# TASK TO COMPLETE
All entries must be repeated exactly; do not include the pictures.

[[ TASK INPUT, beginning ]]

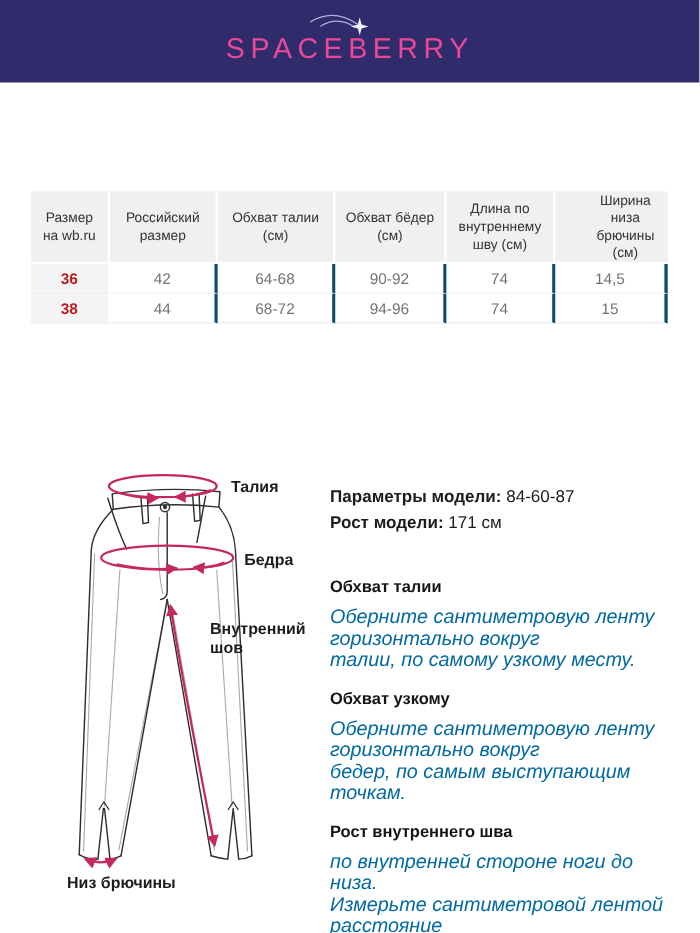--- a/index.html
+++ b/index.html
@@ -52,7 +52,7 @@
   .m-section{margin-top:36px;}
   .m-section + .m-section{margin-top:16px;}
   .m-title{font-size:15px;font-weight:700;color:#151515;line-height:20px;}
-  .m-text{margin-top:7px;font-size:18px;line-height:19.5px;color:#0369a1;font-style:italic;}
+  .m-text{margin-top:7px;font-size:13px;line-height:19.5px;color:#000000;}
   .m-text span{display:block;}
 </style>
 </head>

[[ TASK INPUT, end ]]

# RESULT BELOW
--- a/index.html
+++ b/index.html
@@ -52,7 +52,7 @@
   .m-section{margin-top:36px;}
   .m-section + .m-section{margin-top:16px;}
   .m-title{font-size:15px;font-weight:700;color:#151515;line-height:20px;}
-  .m-text{margin-top:7px;font-size:18px;line-height:19.5px;color:#0369a1;font-style:italic;}
+  .m-text{margin-top:7px;font-size:13px;line-height:19.5px;color:#000000;}
   .m-text span{display:block;}
 </style>
 </head>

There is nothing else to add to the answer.